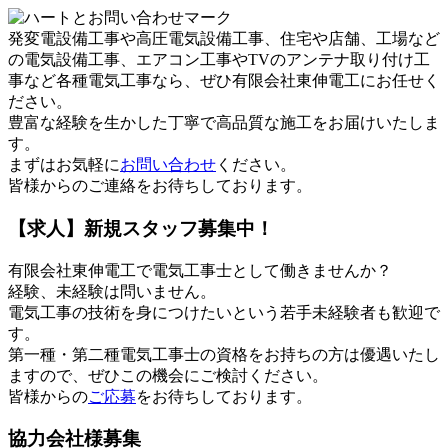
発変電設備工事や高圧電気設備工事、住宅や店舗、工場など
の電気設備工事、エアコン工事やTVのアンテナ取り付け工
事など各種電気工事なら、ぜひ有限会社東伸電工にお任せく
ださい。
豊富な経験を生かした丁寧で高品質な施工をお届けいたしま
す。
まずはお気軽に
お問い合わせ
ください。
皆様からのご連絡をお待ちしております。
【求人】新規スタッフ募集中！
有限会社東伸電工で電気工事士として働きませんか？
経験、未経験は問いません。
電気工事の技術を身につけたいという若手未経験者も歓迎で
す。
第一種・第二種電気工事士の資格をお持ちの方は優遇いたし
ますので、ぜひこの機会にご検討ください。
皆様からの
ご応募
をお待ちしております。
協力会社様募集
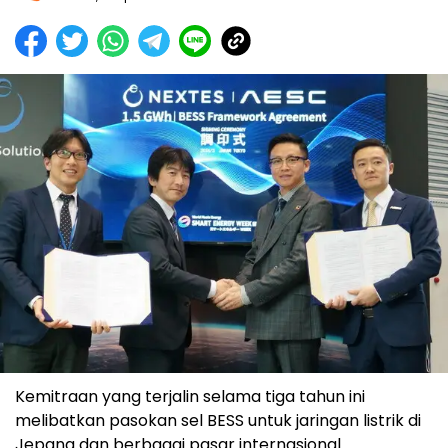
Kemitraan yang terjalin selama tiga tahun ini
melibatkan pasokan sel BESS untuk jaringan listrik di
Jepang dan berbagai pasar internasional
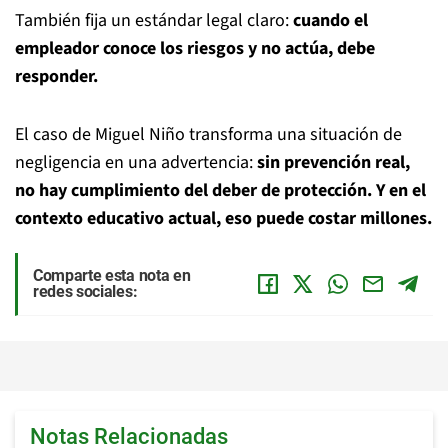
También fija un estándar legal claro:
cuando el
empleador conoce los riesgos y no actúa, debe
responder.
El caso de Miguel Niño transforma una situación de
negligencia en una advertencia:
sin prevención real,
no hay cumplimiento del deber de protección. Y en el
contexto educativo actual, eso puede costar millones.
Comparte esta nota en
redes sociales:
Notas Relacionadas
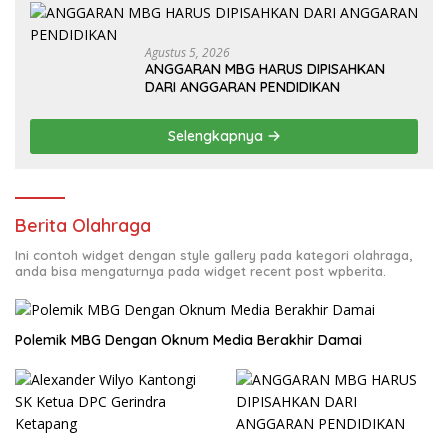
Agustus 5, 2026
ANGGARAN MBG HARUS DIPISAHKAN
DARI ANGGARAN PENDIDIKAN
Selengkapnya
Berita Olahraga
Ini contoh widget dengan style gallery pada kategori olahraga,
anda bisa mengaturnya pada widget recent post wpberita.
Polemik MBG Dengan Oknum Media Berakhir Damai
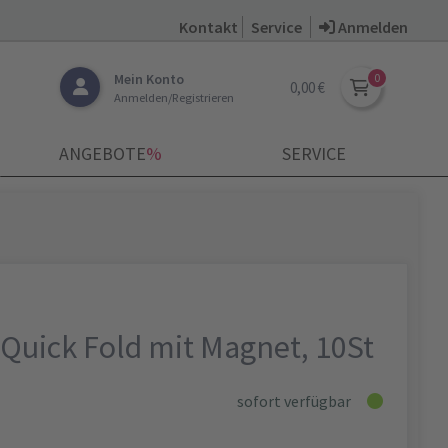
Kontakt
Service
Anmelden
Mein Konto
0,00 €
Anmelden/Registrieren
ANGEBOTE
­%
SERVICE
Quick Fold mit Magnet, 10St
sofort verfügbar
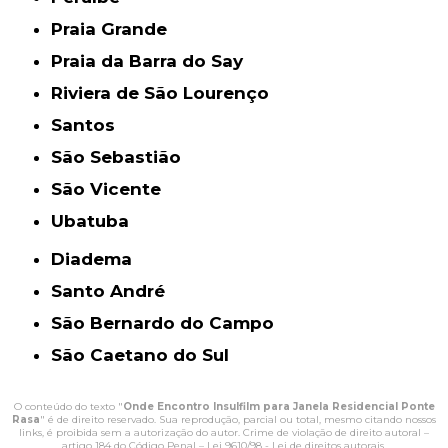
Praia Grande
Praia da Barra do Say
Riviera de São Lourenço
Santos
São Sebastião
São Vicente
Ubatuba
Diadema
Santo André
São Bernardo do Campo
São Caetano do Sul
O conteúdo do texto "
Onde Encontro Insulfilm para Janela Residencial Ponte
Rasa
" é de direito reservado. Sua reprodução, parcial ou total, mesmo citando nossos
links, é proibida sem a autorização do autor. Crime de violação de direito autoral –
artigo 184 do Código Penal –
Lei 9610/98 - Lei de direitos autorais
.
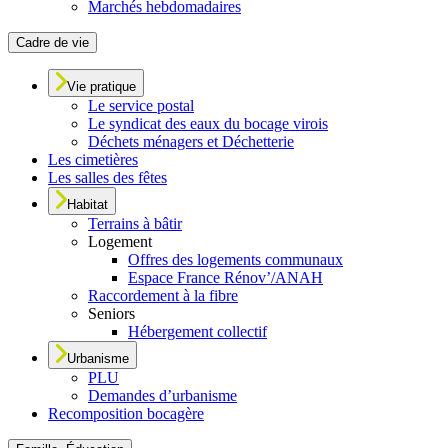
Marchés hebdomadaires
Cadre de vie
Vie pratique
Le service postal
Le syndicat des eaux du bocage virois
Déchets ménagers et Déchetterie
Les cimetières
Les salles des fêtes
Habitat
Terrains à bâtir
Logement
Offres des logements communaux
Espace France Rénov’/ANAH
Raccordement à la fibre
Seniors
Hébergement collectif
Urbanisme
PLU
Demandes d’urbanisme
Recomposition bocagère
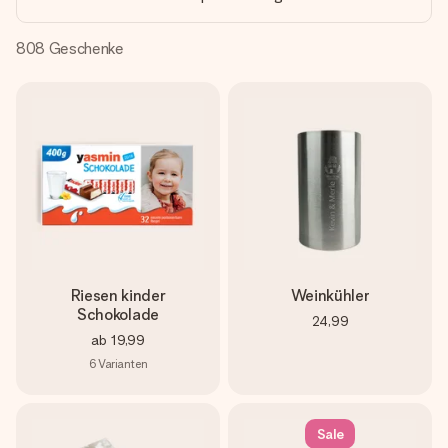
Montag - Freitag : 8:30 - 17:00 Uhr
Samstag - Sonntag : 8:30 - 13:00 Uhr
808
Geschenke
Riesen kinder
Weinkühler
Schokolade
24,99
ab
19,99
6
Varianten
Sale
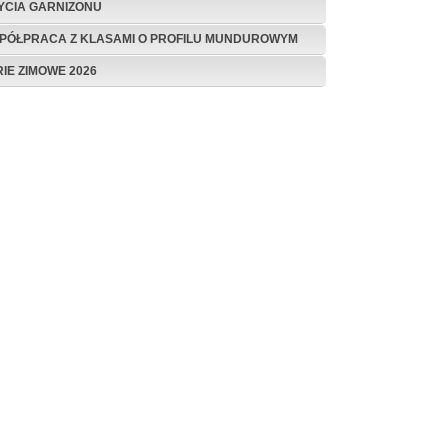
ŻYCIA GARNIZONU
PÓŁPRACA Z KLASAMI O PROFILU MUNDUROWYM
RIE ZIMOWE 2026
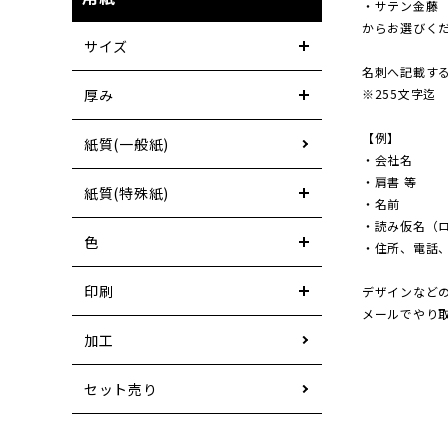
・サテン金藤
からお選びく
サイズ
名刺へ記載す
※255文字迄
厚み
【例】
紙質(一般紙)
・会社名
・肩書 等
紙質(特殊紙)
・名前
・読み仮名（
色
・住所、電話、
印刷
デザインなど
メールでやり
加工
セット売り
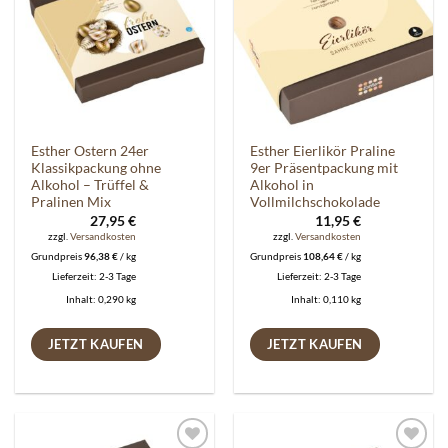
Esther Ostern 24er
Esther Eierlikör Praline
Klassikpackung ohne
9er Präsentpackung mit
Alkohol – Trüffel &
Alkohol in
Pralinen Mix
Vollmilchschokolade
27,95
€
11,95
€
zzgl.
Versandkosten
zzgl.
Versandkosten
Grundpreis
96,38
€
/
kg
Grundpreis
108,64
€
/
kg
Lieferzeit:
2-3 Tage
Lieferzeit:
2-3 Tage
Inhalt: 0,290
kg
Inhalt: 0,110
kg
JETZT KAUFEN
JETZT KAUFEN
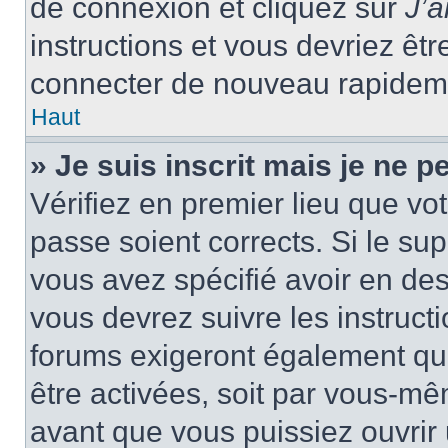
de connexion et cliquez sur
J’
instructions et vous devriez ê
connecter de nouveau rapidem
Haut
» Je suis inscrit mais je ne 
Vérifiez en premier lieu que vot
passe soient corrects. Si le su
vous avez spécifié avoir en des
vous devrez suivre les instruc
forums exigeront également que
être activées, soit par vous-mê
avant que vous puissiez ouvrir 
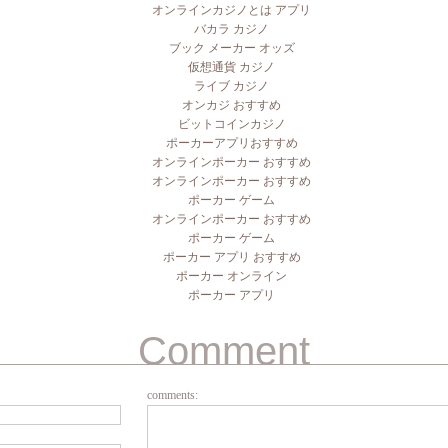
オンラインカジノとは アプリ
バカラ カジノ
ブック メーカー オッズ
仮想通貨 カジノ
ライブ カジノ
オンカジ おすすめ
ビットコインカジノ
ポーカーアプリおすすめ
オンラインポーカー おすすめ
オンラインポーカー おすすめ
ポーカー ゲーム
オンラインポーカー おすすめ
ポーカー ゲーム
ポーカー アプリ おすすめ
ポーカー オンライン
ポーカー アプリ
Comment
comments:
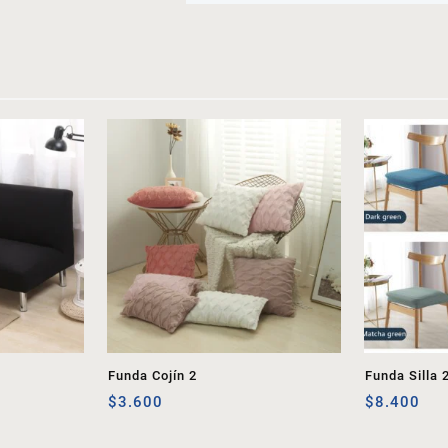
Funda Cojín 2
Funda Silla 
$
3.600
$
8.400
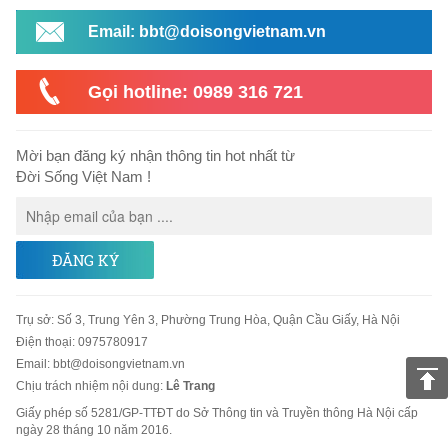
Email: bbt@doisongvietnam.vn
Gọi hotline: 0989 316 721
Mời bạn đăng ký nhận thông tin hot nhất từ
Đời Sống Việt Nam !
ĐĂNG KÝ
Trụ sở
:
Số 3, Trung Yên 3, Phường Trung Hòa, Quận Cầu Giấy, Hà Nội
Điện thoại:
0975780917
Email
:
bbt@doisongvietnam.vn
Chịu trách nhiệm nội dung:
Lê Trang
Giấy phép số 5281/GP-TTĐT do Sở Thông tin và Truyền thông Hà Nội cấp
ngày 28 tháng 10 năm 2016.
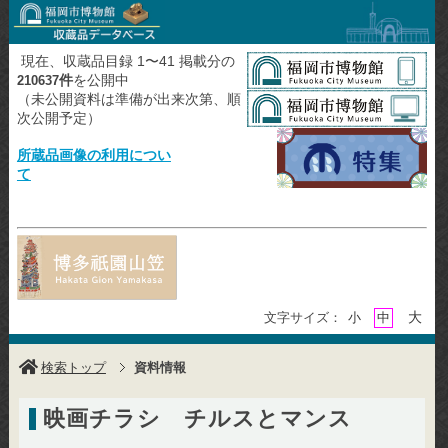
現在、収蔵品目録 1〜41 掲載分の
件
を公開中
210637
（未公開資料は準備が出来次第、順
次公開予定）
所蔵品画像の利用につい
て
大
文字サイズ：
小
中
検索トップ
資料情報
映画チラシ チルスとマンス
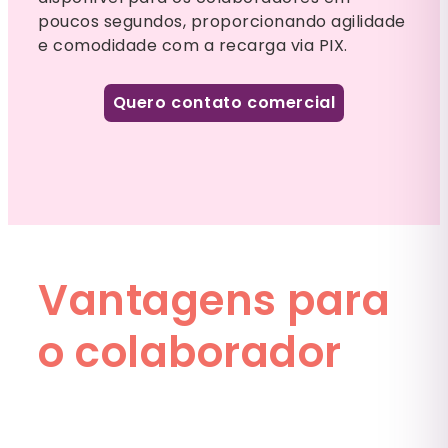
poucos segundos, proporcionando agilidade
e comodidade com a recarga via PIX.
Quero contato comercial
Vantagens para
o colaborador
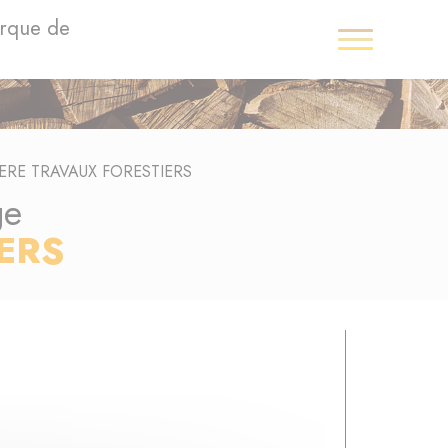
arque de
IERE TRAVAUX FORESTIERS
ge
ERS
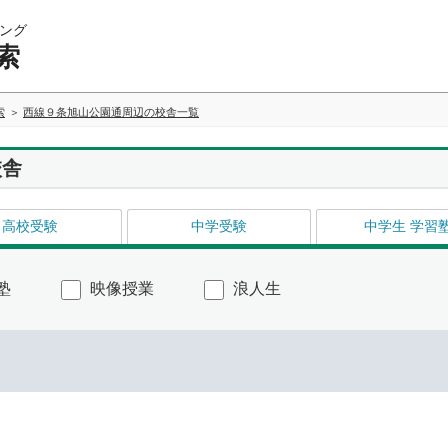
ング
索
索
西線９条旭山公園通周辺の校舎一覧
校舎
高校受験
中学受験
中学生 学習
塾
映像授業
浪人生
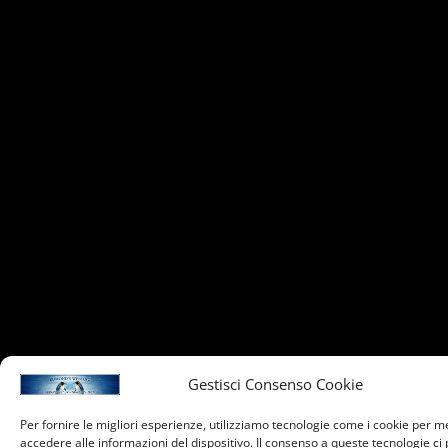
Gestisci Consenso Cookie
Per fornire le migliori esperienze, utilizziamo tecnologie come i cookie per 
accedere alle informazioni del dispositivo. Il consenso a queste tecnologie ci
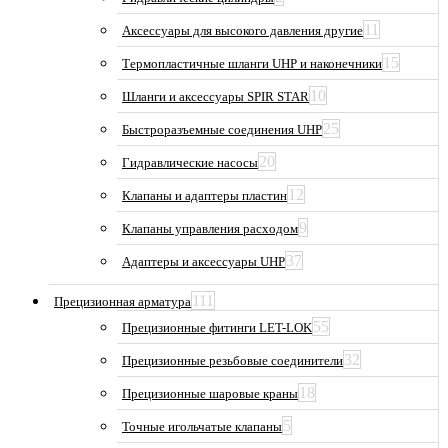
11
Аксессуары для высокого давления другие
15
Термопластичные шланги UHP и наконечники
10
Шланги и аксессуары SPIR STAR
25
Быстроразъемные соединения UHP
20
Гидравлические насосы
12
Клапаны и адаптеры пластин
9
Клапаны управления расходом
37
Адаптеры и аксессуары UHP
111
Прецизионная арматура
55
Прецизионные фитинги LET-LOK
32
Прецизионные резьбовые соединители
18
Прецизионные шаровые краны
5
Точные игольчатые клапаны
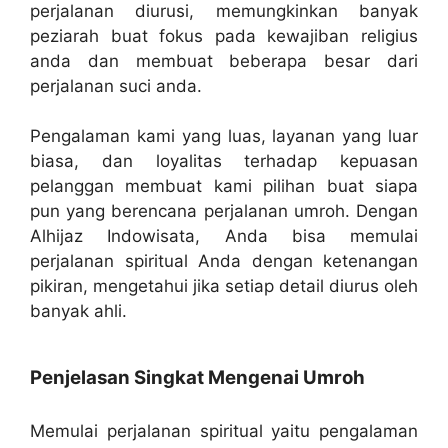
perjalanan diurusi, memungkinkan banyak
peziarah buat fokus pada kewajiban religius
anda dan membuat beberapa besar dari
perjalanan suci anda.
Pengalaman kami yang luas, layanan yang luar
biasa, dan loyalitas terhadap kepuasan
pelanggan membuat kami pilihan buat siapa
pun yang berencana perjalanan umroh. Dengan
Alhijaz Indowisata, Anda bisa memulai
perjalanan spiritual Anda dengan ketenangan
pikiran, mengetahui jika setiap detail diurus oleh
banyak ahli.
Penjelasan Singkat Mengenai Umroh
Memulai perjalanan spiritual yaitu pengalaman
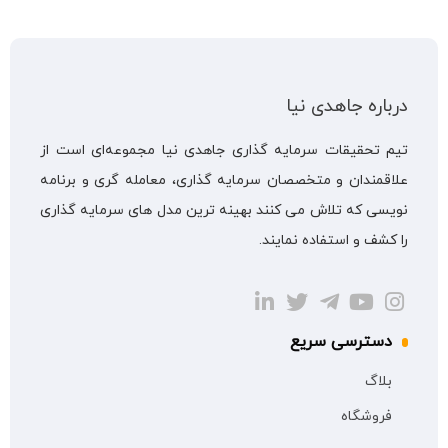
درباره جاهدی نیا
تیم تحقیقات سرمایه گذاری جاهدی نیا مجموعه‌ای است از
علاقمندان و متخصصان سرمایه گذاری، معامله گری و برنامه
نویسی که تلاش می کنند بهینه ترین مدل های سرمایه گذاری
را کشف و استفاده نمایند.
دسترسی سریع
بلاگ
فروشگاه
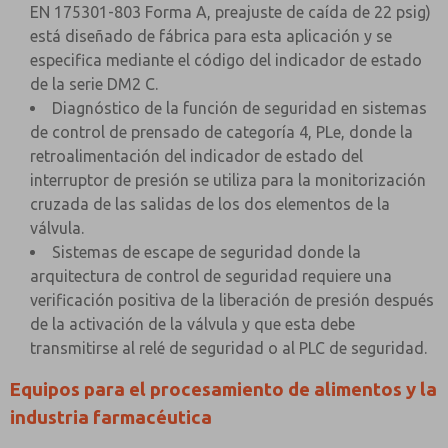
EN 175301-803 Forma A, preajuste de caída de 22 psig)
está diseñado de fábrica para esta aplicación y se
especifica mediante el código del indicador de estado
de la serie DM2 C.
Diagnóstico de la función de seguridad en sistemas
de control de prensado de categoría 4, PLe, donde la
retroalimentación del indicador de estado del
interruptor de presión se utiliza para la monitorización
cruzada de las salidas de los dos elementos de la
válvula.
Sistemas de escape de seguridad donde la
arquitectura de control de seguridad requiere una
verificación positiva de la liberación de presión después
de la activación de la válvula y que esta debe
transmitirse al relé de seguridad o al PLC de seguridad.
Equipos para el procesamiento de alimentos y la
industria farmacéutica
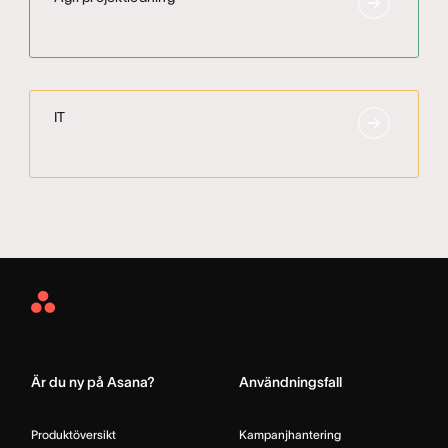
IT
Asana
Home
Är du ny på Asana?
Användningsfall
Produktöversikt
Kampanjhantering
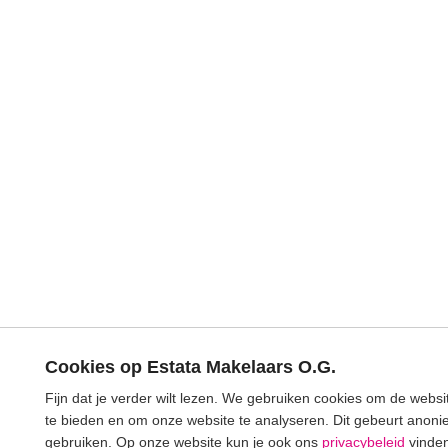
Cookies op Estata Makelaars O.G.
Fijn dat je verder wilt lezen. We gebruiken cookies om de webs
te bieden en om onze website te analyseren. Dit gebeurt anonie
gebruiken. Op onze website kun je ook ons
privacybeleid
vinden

Task item
Filter the listing above by the word "estado"; copy each line that passes.

Task answer
especifica mediante el código del indicador de estado
retroalimentación del indicador de estado del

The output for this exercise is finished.